Make Amazon Pay’s international lens makes crystal clear the need to empower workers to unionize and enable unions to be effective for workers. “We have a lot more control as unionized workers,” Natalia Skowrońska, a packer in the Poznań warehouse, told me. She noted that while Amazon regularly finds ways to bypass the union, the workers’ “capacities are far greater as an entity that the company has to contend with.”
The success of Amazon workers in France in forcing Amazon to address concerns about Covid-19 safety shows the necessity of pro-worker legislation combined with strong unions. Mass protests, strikes, and union complaints led to a Parisian judging order that Amazon develop improved health and safety measures with the unions. Noncompliance would come with a penalty of over $1 million per day and per violation. The corporation announced in fury that it would suspend all of its French operations, but workers continue to receive full pay and the company says that it plans to follow the judge’s decision.
Piotr Krzyżaniak, a former warehouse worker and a lawyer representing the Polish workers’ union, referenced the French example to stress the importance of permitting workers to strike. In Poland, workers have had to engage in wildcat work stoppages, because formal strike procedures are prohibitively complex. “We need the freedom to strike regulated on a European level,” he told me, “If Amazon workers go on strike in Germany, for example, we need to be able to join them.”
Following revelations in September that Amazon had engaged in widespread surveillance, harassment, and intimidation of workers in the U.S., U.K., and elsewhere who had attempted to organize, Amnesty International released a report calling on Amazon to “let workers unionize.” The report also cited how French labor unions and regulations had served to protect Amazon workers during the pandemic. The corporate leviathan should have to reckon with such constraints on its power and its abuses in every country it operates.

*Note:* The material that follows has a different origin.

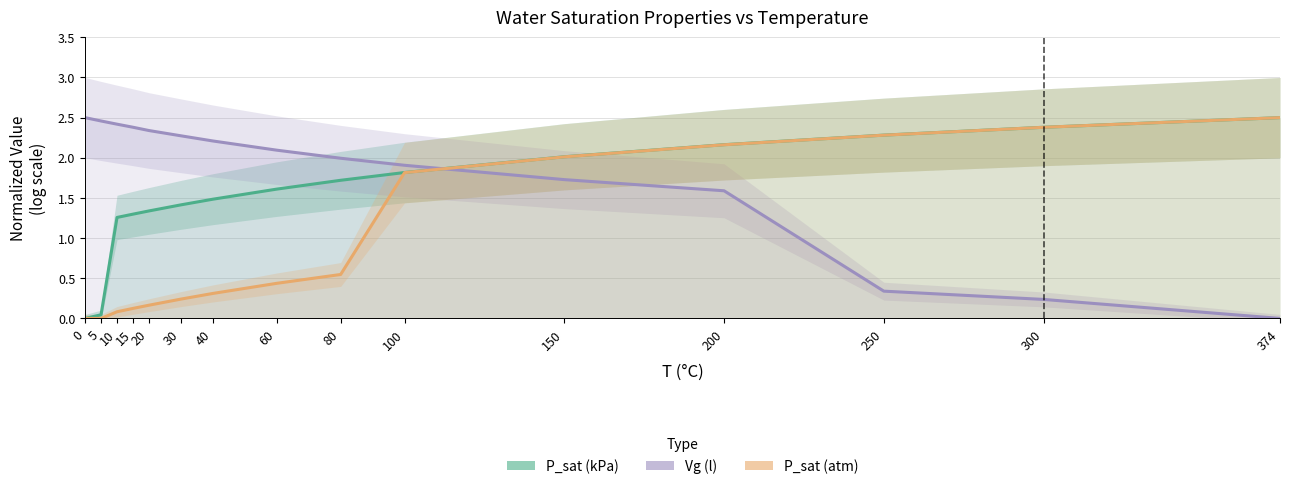

What is the total value across all series at 300?

5.0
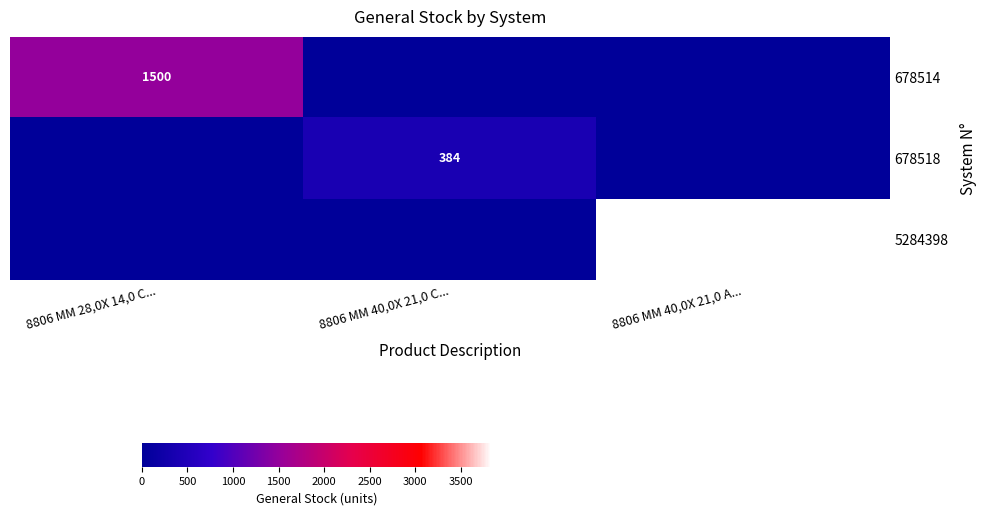

The value of 5284398 at 8806 MM 40,0X 21,0 A... is 3840. True or false?

True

A JOE BIDEN presidency, especially if a Republican-led Senate remains, with a far-right judiciary, does not offer great promise for radical legislative shifts away from the neoliberal norms. Labor-friendly politicians like Tlaib and other members of the Squad are in the minority. The belief that Amazon needs to be reined in, however, is a popular one: Polling agency Survation found that 70 percent of people believe that the company is too powerful.
Amazon, of course, is not capitalism gone wrong, but capitalism doing as it’s supposed to. We don’t need every lawmaker to appreciate this to want to curb the company’s monopolistic control. “Even if you believe in free markets, it’s not healthy,” Gelderblom, of Progressive International, told me.

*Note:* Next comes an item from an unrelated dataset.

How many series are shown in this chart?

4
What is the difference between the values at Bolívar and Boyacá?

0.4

In October, the House Judiciary Committee antitrust subcommittee — hardly a left-wing body — released a far-reaching report on how Apple, Facebook, Google, and Amazon capitalize on and abuse their market power to benefit themselves.
The Make Amazon Pay coalition is clear that it wants to shift Amazon’s power structure too: among its demands is a plan to give workers robust voting rights in Amazon management. This is not a far cry from the proposal made by Sen. Elizabeth Warren, D-Mass., a believer in so-called “accountable capitalism,” to give workers representation on company boards. This management model, known as “co-determination” is already common in the European bastion of capital, Germany; the coalition argues the Europe’s co-determination models need further strengthening.
Radical and necessary change to the great empire of Amazon is a tall order, but the global plan to Make Amazon Pay should be considered common sense.